Overall I would consider the component pecking order to be from most to least important to be thus: 1. crossover, 2. enclosure, 3. drivers (woofer, tweeter), 4. internal dampening materials and wiring.

Q: Your reference system includes valve amplifiers. Do you favour the use of valve amplifiers with your speakers?

We use valves almost exclusively in source components ie. preamplifiers and DAC’s At the moment we are using solid state for power amplifiers which produces and an excellent balance of liquidity and punch.

Q: Your web site says that your loudspeakers are designed from first principles using hardnosed electrical and acoustical engineering. I think some people might then be surprised at your support for things like “exotic“ cables, cable burn in, special binding posts, and expensive passive components in crossovers. How did you come to the view that these are important to sound quality?

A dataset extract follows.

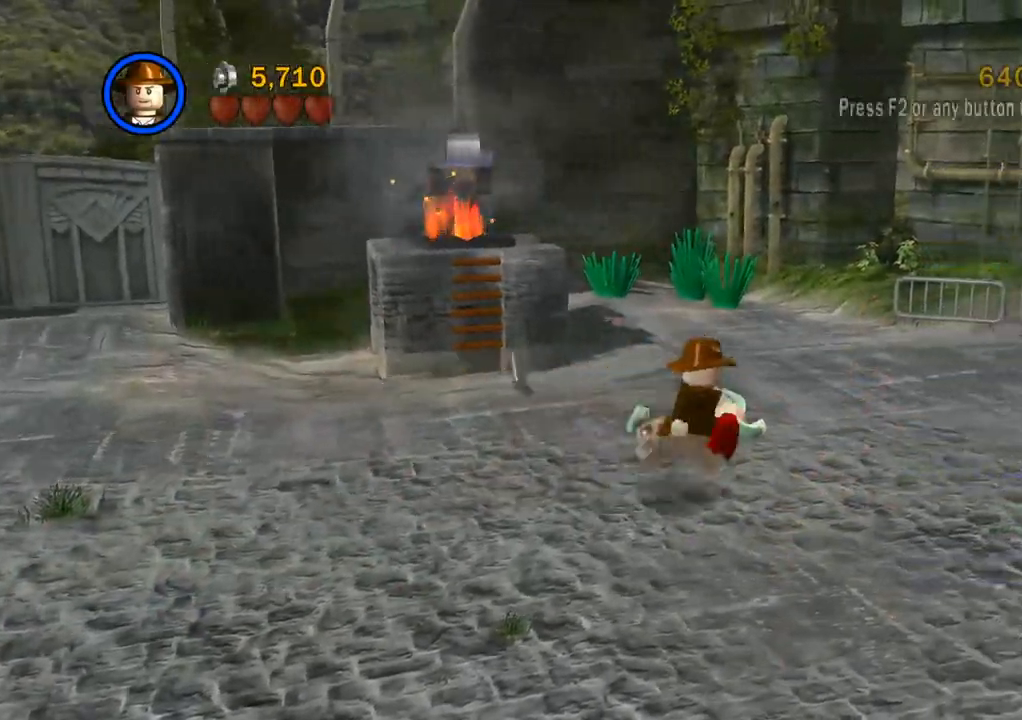
{"dt_ms": 500, "buttons": [], "left_stick": "right", "right_stick": "center", "events": []}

Ah ha, good point. Yes indeed I know for instance that many people say there is no such thing as cable burn in. Well there is. Sorry about that but anyone that says there isn’t will soon have egg on their face. The ML1’s for instance take 350hours before they are fully up to speed and I’m afraid that’s a fact. Those that say there isn’t are simply in denial. Unfortunately these naysayers will never put themselves in a position where it can be proved to them, that way they can hang onto their draconian views.

We had a customer arrive at the factory proclaiming he had never heard any difference between cables and directly asked if I could prove my claims to him. Not only did he immediately hear the significant improvement but his sister who is not an audiophile heard it immediately. He bought the cables.

Conversely another audiophile I know sits in front of the same comparison and after I say “did you hear an improvement?” He says “Ah well not sure, maybe, ah… not really… can you play it again?” or he seems to require hours of listening then says “I can hear a difference but how would you know it’s better?”. Who knows what he’s hearing. Not much apparently. Some people can’t hear it and I think it may slightly upset them internally so psychologically it’s safer to say it doesn’t exist .

  

Q : Most HiFi manufacturers and retailers seem pretty hard hit by a declining interest in audio in general and by the effects of the GFC in particular. What special qualities do Lenehan loudspeakers have that will help you survive in a very competitive marketplace and what can we expect from Lenehan audio in future?

We are very fortunate. The cables are flying and I have just put a dedicated cable builder on two weeks ago to supplement Ben who can only spend half his time on them. In the future we will have a range of models with the ML1’s , ML2’s and soon to released ML3’s.

We have seven pairs of ML1 and three pairs of ML3’s on back order now all with three week waiting times. Strictly speaking we are not manufacturers we are builders and we build to order. I think we are catching many sales that would otherwise have gone to some defunct highend dealer. I think some audiophiles who would otherwise have purchased a $15,000 speaker in a better economic environment are now selectively filtering down to us. Our prices are deliberately being kept low as I just don’t think people have the liquidity they once had.

Many thanks for your time, Mike. Best of luck with the future.